------ Data to process ------

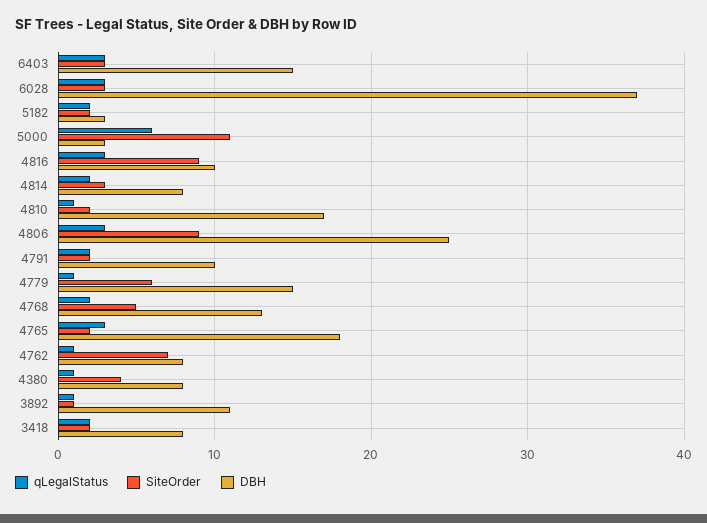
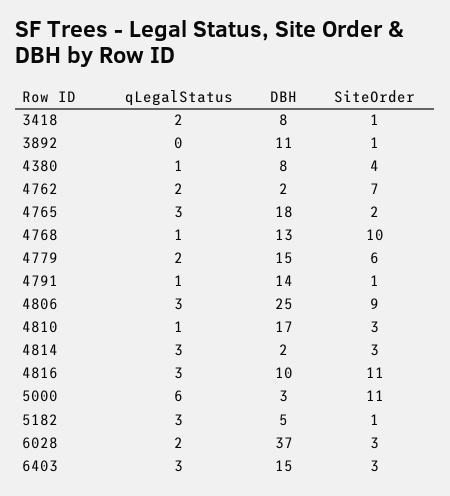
qLegalStatus, 6028: 3 -> 2
qLegalStatus, 5182: 2 -> 3
SiteOrder, 5182: 2 -> 1
DBH, 5182: 3 -> 5
SiteOrder, 4816: 9 -> 11
qLegalStatus, 4814: 2 -> 3
DBH, 4814: 8 -> 2
SiteOrder, 4810: 2 -> 3
qLegalStatus, 4791: 2 -> 1
SiteOrder, 4791: 2 -> 1
DBH, 4791: 10 -> 14
qLegalStatus, 4779: 1 -> 2
qLegalStatus, 4768: 2 -> 1
SiteOrder, 4768: 5 -> 10
qLegalStatus, 4762: 1 -> 2
DBH, 4762: 8 -> 2
qLegalStatus, 3892: 1 -> 0
SiteOrder, 3418: 2 -> 1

------

→ **Exercise details**
Exact copy, pictures removed: set down the whole listing above.

→ **Task output**
qLegalStatus, 6028: 3 -> 2
qLegalStatus, 5182: 2 -> 3
SiteOrder, 5182: 2 -> 1
DBH, 5182: 3 -> 5
SiteOrder, 4816: 9 -> 11
qLegalStatus, 4814: 2 -> 3
DBH, 4814: 8 -> 2
SiteOrder, 4810: 2 -> 3
qLegalStatus, 4791: 2 -> 1
SiteOrder, 4791: 2 -> 1
DBH, 4791: 10 -> 14
qLegalStatus, 4779: 1 -> 2
qLegalStatus, 4768: 2 -> 1
SiteOrder, 4768: 5 -> 10
qLegalStatus, 4762: 1 -> 2
DBH, 4762: 8 -> 2
qLegalStatus, 3892: 1 -> 0
SiteOrder, 3418: 2 -> 1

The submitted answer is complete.